Eduardo Campos, an opposition presidential candidate, summed up the problem succinctly in a speech on Tuesday in São Paulo: “There are other countries with more problems than Brazil but there exists here a crisis of expectations and of confidence.”
The government vigorously rejects such criticism, and with some reason. Brazil’s economy grew 2.3 per cent last year, below the country’s earlier average of about 4 per cent, but much better than the mediocre performance some other emerging market peers, such as investor favourite Mexico, as well as Russia and South Africa. Brazil also remains resilient against external shocks, thanks to its large foreign exchange reserves, its relatively solid banking system and domestically orientated economy.
The government argues that it has maintained the three pillar-system that brought economic stability to Brazil after the runaway inflation of the 1980s and early 1990s – inflation-targeting by the central bank, a floating exchange rate and responsible fiscal management.

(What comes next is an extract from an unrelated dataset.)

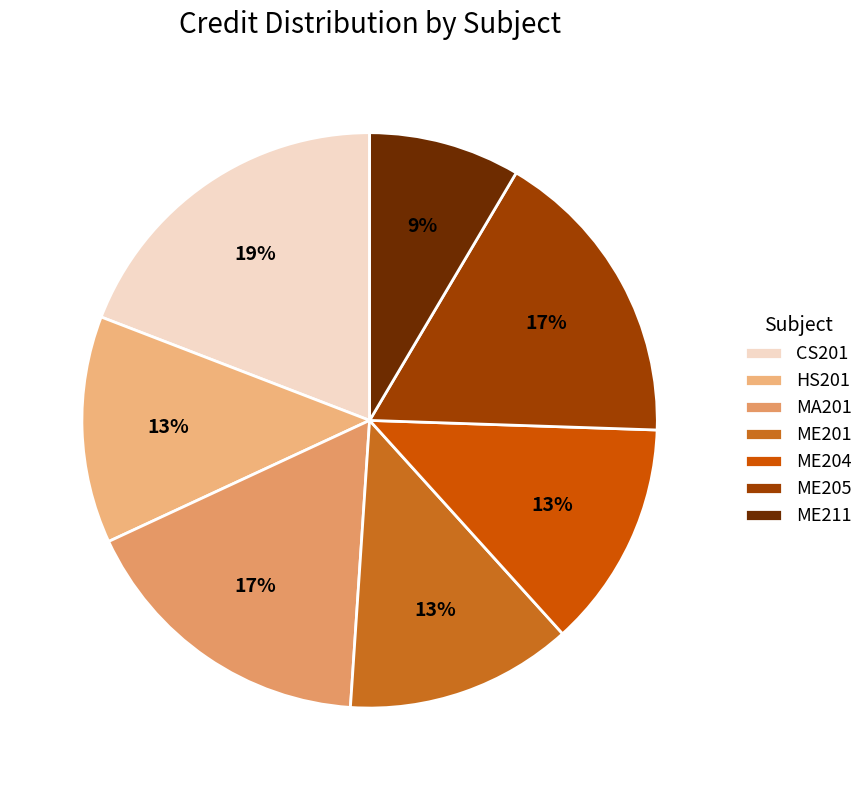

Which slice is the smallest?

ME211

Indeed, inflation has remained within the central bank’s (admittedly generous) band of 4.5 per cent plus or minus 2 percentage points.
But the problem investors have with the Rousseff government is that it has always seemed like a person in a straitjacket – eager to break out of the restraints imposed by market economics. From the beginning, it has been a government obsessed with manipulating the levers of the economy rather than addressing the fundamental problems.

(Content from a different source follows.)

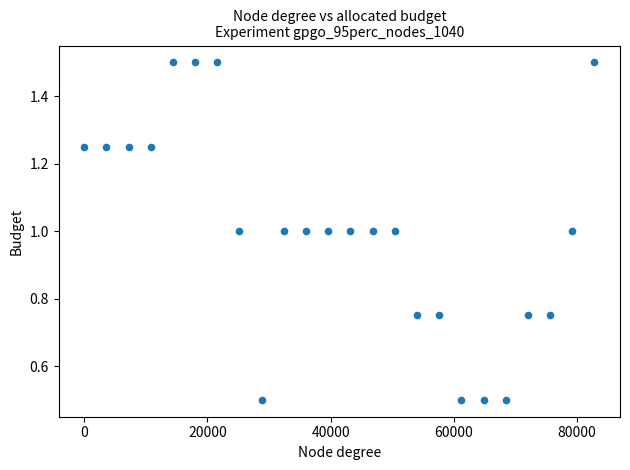

What is the range of X values (max minus min)?

82800.0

In 2010, when easy monetary policy in the US led to greater foreign fund inflows, Brazil declared a “currency war” on the markets by imposing ad hoc taxes on investors to try to make its exchange rate more competitive. The currency war damaged Brazil’s reputation as a consistent and predictable investment destination.
But probably the most damning case for Ms Rousseff is that of Petrobras. As a former energy minister, Petrobras should have been a strong point of her administration.
Instead, it is a disaster. In spite of having announced the world’s largest offshore oil discovery in decades in 2007, its share price has slumped to all time lows, driven there by an unofficial government policy of suppressing fuel prices to control inflation.
With Ms Rousseff looking like a favourite in the October poll, economists are asking whether her government would continue in a second term with the same, much-criticised, policies or return to the conventional posture of her predecessors.
Either way, most are predicting that Brazil will be forced to undergo an adjustment by ending price controls and returning to budgetary discipline in the next year or two, whether Ms Rousseff likes it or not. The sooner it comes after the election, the less painful it will be.